FAA Proposes Certifying 10 UAS for Airworthiness
Tuesday, November 24, 2020 | Comments

The Federal Aviation Administration (FAA) published airworthiness criteria for the proposed certification of 10 different unmanned aircraft systems (UAS), also known as drones, as special class aircraft. This is a crucial step to enabling more complex drone operations beyond what is allowed under the Part 107 small unmanned aircraft rule, including package delivery.

“The development of airworthy, durable and reliable unmanned aircraft is a crucial step forward for this innovative sector,” said Dr. Michael C. Romanowski, director of aircraft certification service policy and innovation. “Type certification will help increase both public and regulatory confidence in drone technology as operations become more advanced.”

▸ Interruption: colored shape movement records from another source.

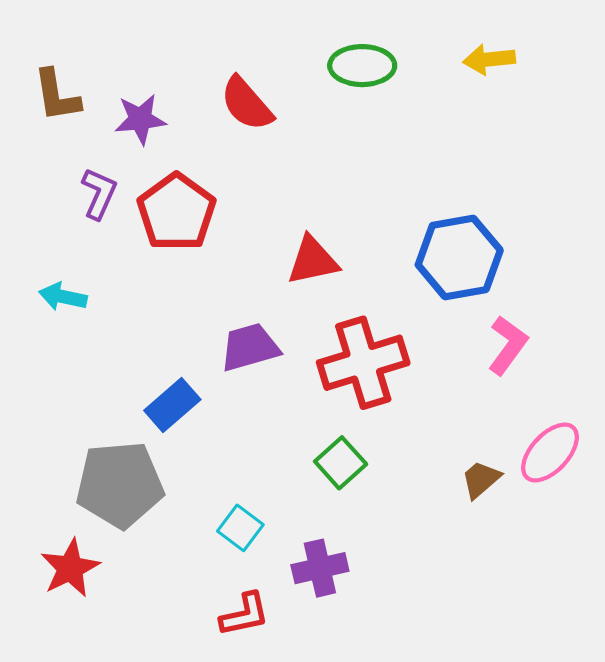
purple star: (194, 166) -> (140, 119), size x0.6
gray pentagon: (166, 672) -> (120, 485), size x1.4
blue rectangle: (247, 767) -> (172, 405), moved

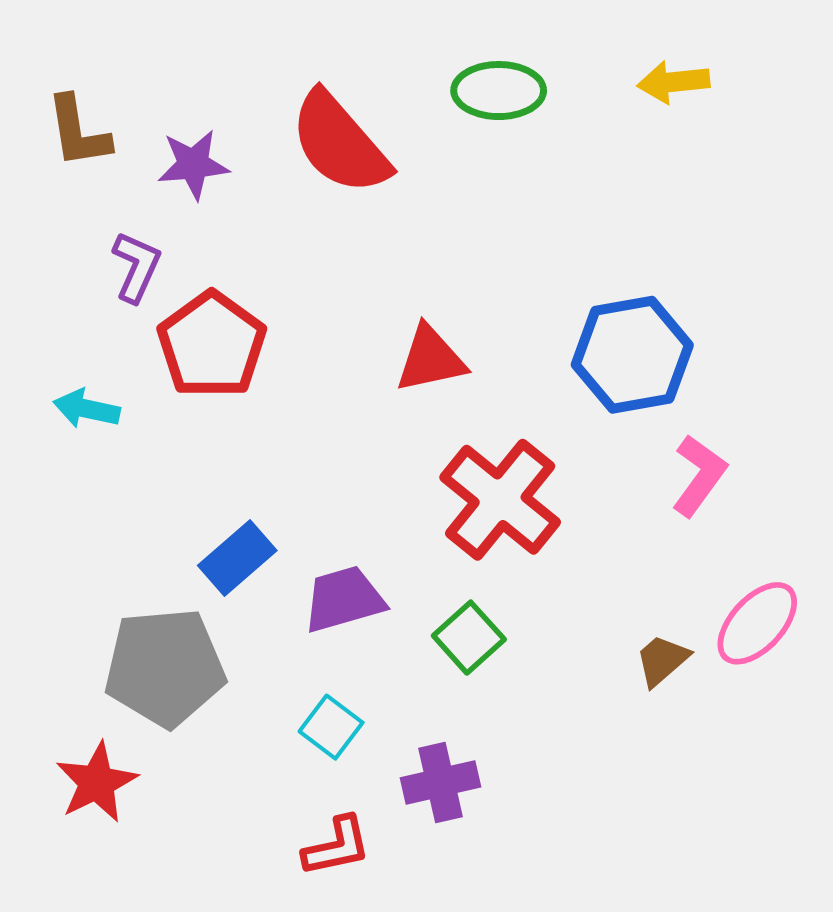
red semicircle: (247, 104) -> (340, 143), size x1.4
red pentagon: (176, 212) -> (212, 345), moved
purple trapezoid: (250, 347) -> (344, 599), moved
red cross: (363, 363) -> (500, 500), turned -34

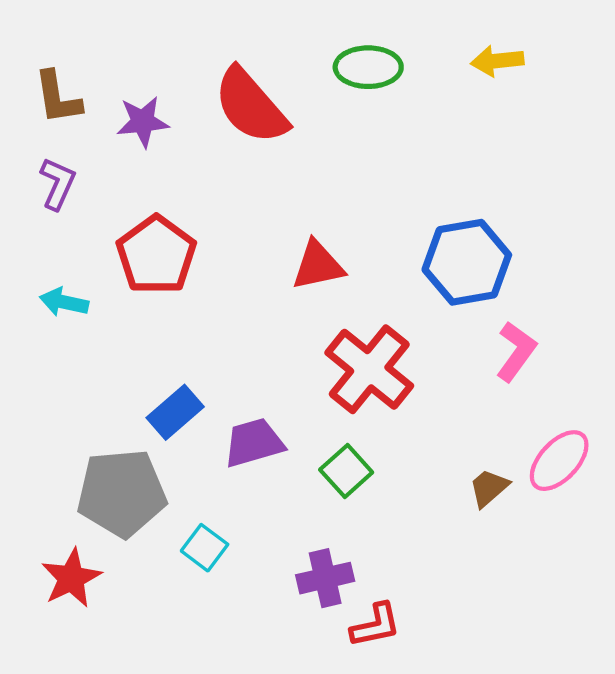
purple L-shape: (136, 267) -> (58, 184), moved
cyan square: (331, 727) -> (205, 548), moved
red L-shape: (337, 846) -> (376, 625), moved

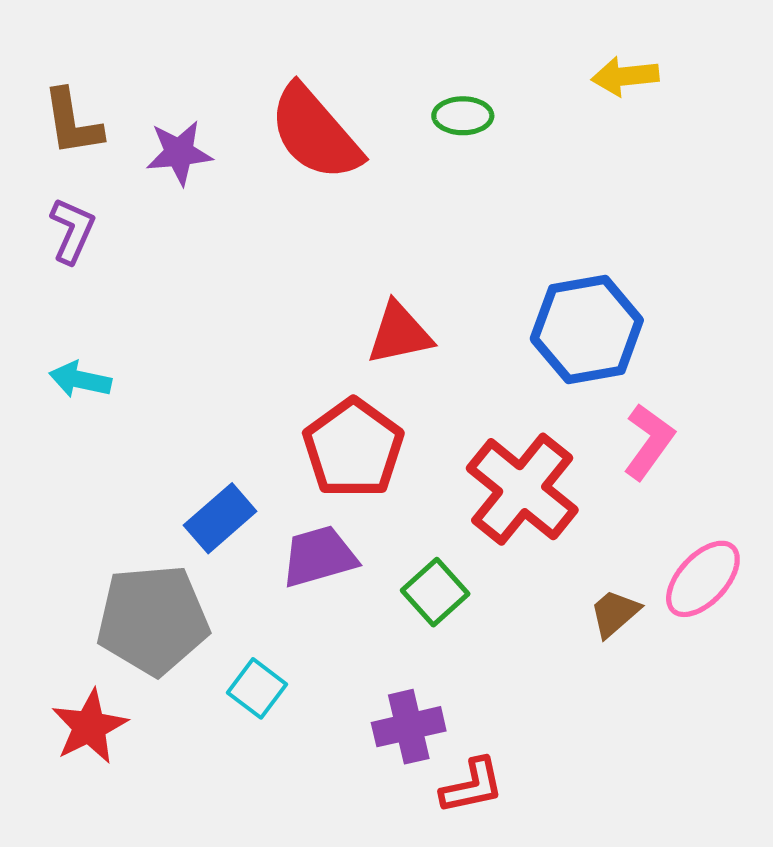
green ellipse: (368, 67) -> (463, 116), moved, size x0.7
red pentagon: (156, 255) -> (353, 448), moved
red cross: (369, 369) -> (522, 489), moved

The airworthiness criteria provide a level of safety equivalent to that provided by existing airworthiness standards applicable to other categories of aircraft and establish a defined path to type certification for specific drones. Each applicant seeking a type certificate must follow FAA’s requirements and safety objectives.

Airworthiness criteria notices are published in the Federal Register for 3D Robotics, Airobotics, Amazon, Flirtey, Flytrex, Matternet, Percepto, Telegrid, Wingcopter and Zipline.

The applicants’ drones range from 5 – 89 pounds and include several types of vehicle designs, including both fixed wing and rotorcraft, and are all electric powered. Each notice outlines the applicant’s proposed UAS for certification and the airworthiness criteria proposed by the FAA. This is a step in the certification process and does not imply these applicants have earned type certificates. Final determination of whether a specific drone meets FAA safety requirements will occur after the applicant demonstrates they have complied with these requirements.

The public has 30 days to comment on each applicant’s airworthiness criteria, and deadlines are specified in each individual notice. The FAA will consider the comments as it establishes criteria for type certifying each UAS and will publish final airworthiness criteria after the comment period closes.